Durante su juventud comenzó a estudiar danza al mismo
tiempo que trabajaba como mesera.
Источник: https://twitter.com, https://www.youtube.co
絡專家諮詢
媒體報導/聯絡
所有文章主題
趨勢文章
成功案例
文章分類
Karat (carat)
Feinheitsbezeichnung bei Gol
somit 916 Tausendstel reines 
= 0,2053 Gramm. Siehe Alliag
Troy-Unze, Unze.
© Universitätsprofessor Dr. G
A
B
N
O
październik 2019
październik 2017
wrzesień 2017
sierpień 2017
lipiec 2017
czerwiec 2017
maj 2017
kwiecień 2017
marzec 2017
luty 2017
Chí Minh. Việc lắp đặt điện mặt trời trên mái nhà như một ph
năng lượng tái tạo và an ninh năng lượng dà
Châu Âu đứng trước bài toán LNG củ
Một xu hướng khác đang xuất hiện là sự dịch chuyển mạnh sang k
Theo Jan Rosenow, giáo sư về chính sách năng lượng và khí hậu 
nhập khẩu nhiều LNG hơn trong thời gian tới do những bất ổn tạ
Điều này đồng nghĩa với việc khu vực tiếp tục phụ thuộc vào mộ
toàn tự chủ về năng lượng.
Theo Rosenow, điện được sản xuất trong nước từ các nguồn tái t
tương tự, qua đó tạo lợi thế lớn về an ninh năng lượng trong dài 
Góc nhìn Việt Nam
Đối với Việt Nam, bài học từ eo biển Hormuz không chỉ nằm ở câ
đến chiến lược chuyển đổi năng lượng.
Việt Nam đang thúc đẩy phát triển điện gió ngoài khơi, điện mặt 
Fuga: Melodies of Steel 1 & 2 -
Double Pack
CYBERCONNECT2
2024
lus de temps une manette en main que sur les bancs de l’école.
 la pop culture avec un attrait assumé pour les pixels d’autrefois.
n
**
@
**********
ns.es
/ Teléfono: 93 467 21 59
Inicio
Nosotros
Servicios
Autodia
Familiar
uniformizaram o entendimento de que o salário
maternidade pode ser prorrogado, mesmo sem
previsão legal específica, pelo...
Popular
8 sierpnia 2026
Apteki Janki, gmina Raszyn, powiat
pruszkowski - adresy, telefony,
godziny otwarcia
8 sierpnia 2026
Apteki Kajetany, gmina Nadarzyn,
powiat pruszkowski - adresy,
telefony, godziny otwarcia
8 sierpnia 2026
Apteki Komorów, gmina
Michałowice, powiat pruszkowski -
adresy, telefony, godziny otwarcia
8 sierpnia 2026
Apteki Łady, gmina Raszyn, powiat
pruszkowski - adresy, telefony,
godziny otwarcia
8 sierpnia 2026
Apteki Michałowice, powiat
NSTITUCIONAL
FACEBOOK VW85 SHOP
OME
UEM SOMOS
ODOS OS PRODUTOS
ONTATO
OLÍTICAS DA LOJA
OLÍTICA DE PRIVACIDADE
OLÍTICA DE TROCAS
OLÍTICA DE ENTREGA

════════════════════

*ASSIGNMENT*.
Your task is to retype the whole listing, keeping every word exactly as it is.

*SOLUTION FOR THIS PROBLEM*.
Durante su juventud comenzó a estudiar danza al mismo
tiempo que trabajaba como mesera.
Источник: https://twitter.com, https://www.youtube.co
絡專家諮詢
媒體報導/聯絡
所有文章主題
趨勢文章
成功案例
文章分類
Karat (carat)
Feinheitsbezeichnung bei Gol
somit 916 Tausendstel reines 
= 0,2053 Gramm. Siehe Alliag
Troy-Unze, Unze.
© Universitätsprofessor Dr. G
A
B
N
O
październik 2019
październik 2017
wrzesień 2017
sierpień 2017
lipiec 2017
czerwiec 2017
maj 2017
kwiecień 2017
marzec 2017
luty 2017
Chí Minh. Việc lắp đặt điện mặt trời trên mái nhà như một ph
năng lượng tái tạo và an ninh năng lượng dà
Châu Âu đứng trước bài toán LNG củ
Một xu hướng khác đang xuất hiện là sự dịch chuyển mạnh sang k
Theo Jan Rosenow, giáo sư về chính sách năng lượng và khí hậu 
nhập khẩu nhiều LNG hơn trong thời gian tới do những bất ổn tạ
Điều này đồng nghĩa với việc khu vực tiếp tục phụ thuộc vào mộ
toàn tự chủ về năng lượng.
Theo Rosenow, điện được sản xuất trong nước từ các nguồn tái t
tương tự, qua đó tạo lợi thế lớn về an ninh năng lượng trong dài 
Góc nhìn Việt Nam
Đối với Việt Nam, bài học từ eo biển Hormuz không chỉ nằm ở câ
đến chiến lược chuyển đổi năng lượng.
Việt Nam đang thúc đẩy phát triển điện gió ngoài khơi, điện mặt 
Fuga: Melodies of Steel 1 & 2 -
Double Pack
CYBERCONNECT2
2024
lus de temps une manette en main que sur les bancs de l’école.
 la pop culture avec un attrait assumé pour les pixels d’autrefois.
n
**
@
**********
ns.es
/ Teléfono: 93 467 21 59
Inicio
Nosotros
Servicios
Autodia
Familiar
uniformizaram o entendimento de que o salário
maternidade pode ser prorrogado, mesmo sem
previsão legal específica, pelo...
Popular
8 sierpnia 2026
Apteki Janki, gmina Raszyn, powiat
pruszkowski - adresy, telefony,
godziny otwarcia
8 sierpnia 2026
Apteki Kajetany, gmina Nadarzyn,
powiat pruszkowski - adresy,
telefony, godziny otwarcia
8 sierpnia 2026
Apteki Komorów, gmina
Michałowice, powiat pruszkowski -
adresy, telefony, godziny otwarcia
8 sierpnia 2026
Apteki Łady, gmina Raszyn, powiat
pruszkowski - adresy, telefony,
godziny otwarcia
8 sierpnia 2026
Apteki Michałowice, powiat
NSTITUCIONAL
FACEBOOK VW85 SHOP
OME
UEM SOMOS
ODOS OS PRODUTOS
ONTATO
OLÍTICAS DA LOJA
OLÍTICA DE PRIVACIDADE
OLÍTICA DE TROCAS
OLÍTICA DE ENTREGA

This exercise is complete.